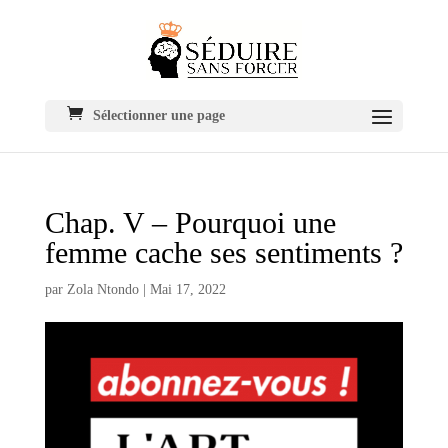
Sélectionner une page
Chap. V – Pourquoi une
femme cache ses sentiments ?
par
Zola Ntondo
|
Mai 17, 2022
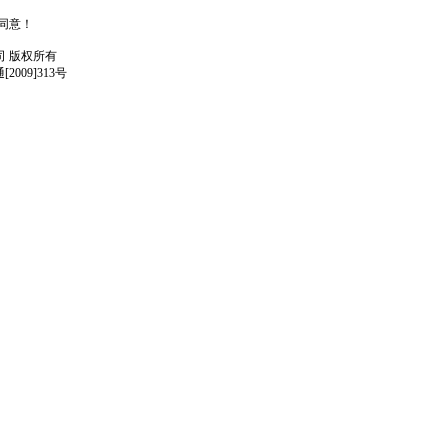
人同意！
任公司 版权所有
009]313号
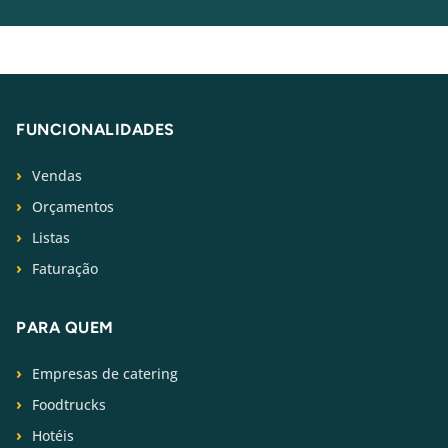
FUNCIONALIDADES
Vendas
Orçamentos
Listas
Faturação
PARA QUEM
Empresas de catering
Foodtrucks
Hotéis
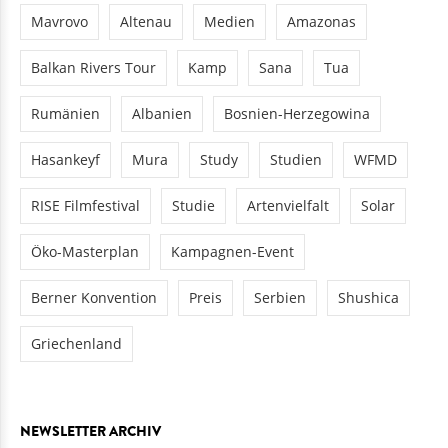
Mavrovo
Altenau
Medien
Amazonas
Balkan Rivers Tour
Kamp
Sana
Tua
Rumänien
Albanien
Bosnien-Herzegowina
Hasankeyf
Mura
Study
Studien
WFMD
RISE Filmfestival
Studie
Artenvielfalt
Solar
Öko-Masterplan
Kampagnen-Event
Berner Konvention
Preis
Serbien
Shushica
Griechenland
NEWSLETTER ARCHIV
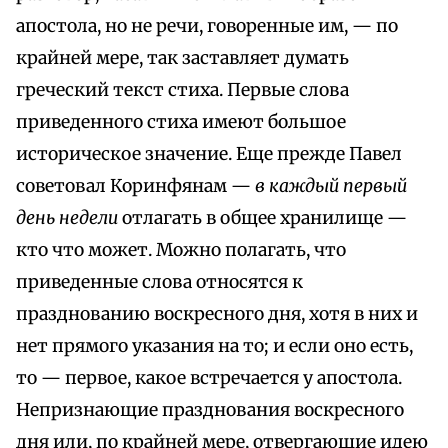
апостола, но не речи, говоренные им, — по
крайней мере, так заставляет думать
греческий текст стиха. Первые слова
приведенного стиха имеют большое
историческое значение. Еще прежде Павел
советовал Коринфянам —
в каждый первый
день недели
отлагать в общее хранилище —
кто что может. Можно полагать, что
приведенные слова относятся к
празднованию воскресного дня, хотя в них и
нет прямого указания на то; и если оно есть,
то — первое, какое встречается у апостола.
Непризнающие празднования воскресного
дня или, по крайней мере, отвергающие идею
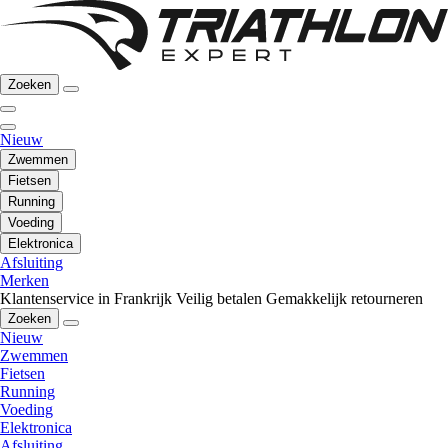
Zoeken
Nieuw
Zwemmen
Fietsen
Running
Voeding
Elektronica
Afsluiting
Merken
Klantenservice in Frankrijk
Veilig betalen
Gemakkelijk retourneren
Zoeken
Nieuw
Zwemmen
Fietsen
Running
Voeding
Elektronica
Afsluiting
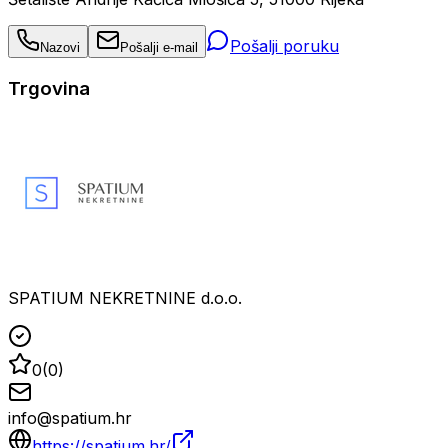
Pošalji poruku
Nazovi
Pošalji e-mail
Trgovina
SPATIUM NEKRETNINE d.o.o.
0
(
0
)
info@spatium.hr
https://spatium.hr/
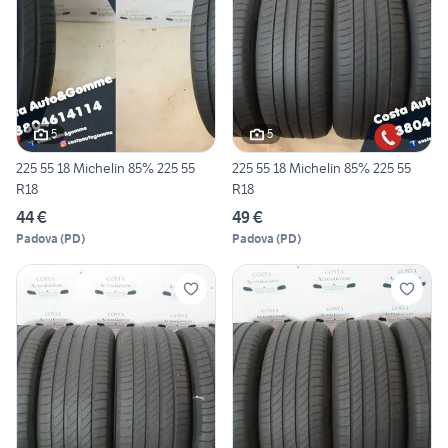
5
5
225 55 18 Michelin 85% 225 55
225 55 18 Michelin 85% 225 55
R18
R18
44 €
49 €
Padova
(
PD
)
Padova
(
PD
)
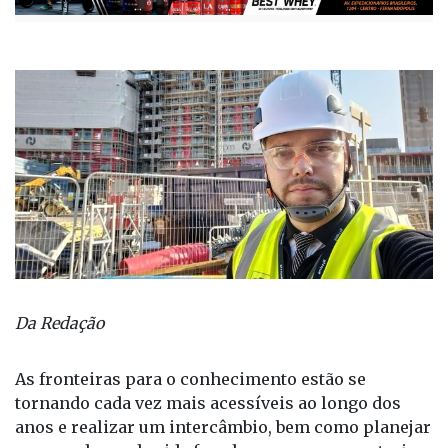
Da Redação
As fronteiras para o conhecimento estão se
tornando cada vez mais acessíveis ao longo dos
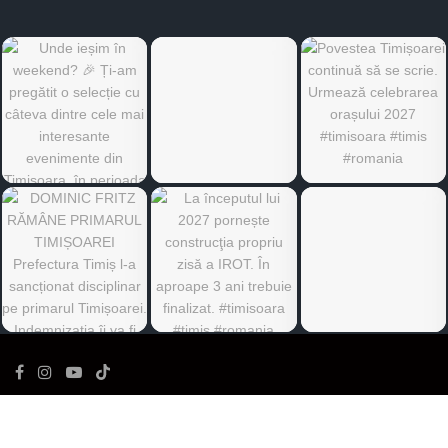
©
Ediția de Timiș
- Toate drepturile rezervate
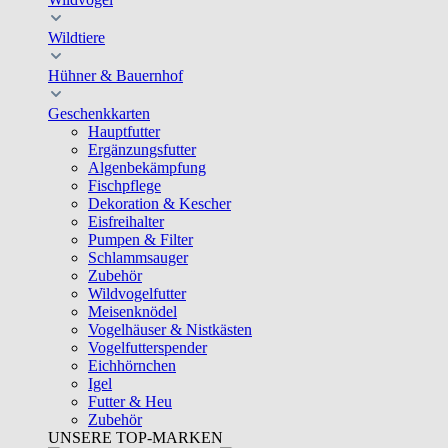
Wildtiere
Hühner & Bauernhof
Geschenkkarten
Hauptfutter
Ergänzungsfutter
Algenbekämpfung
Fischpflege
Dekoration & Kescher
Eisfreihalter
Pumpen & Filter
Schlammsauger
Zubehör
Wildvogelfutter
Meisenknödel
Vogelhäuser & Nistkästen
Vogelfutterspender
Eichhörnchen
Igel
Futter & Heu
Zubehör
UNSERE TOP-MARKEN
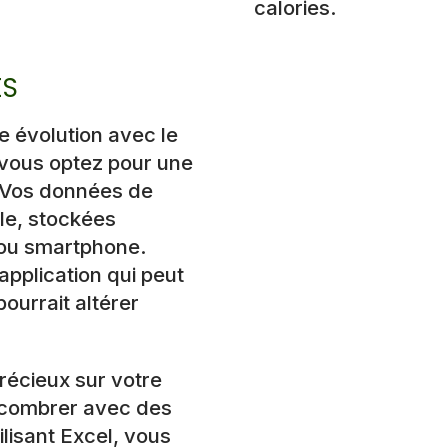
calories.
ES
re évolution avec le
 vous optez pour une
. Vos données de
ôle, stockées
 ou smartphone.
application qui peut
pourrait altérer
récieux sur votre
encombrer avec des
ilisant Excel, vous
* * * * *
**Task details**
Find each line in the records that contains the word "vous", and copy those lines out in full.

**Response**
 vous optez pour une
ilisant Excel, vous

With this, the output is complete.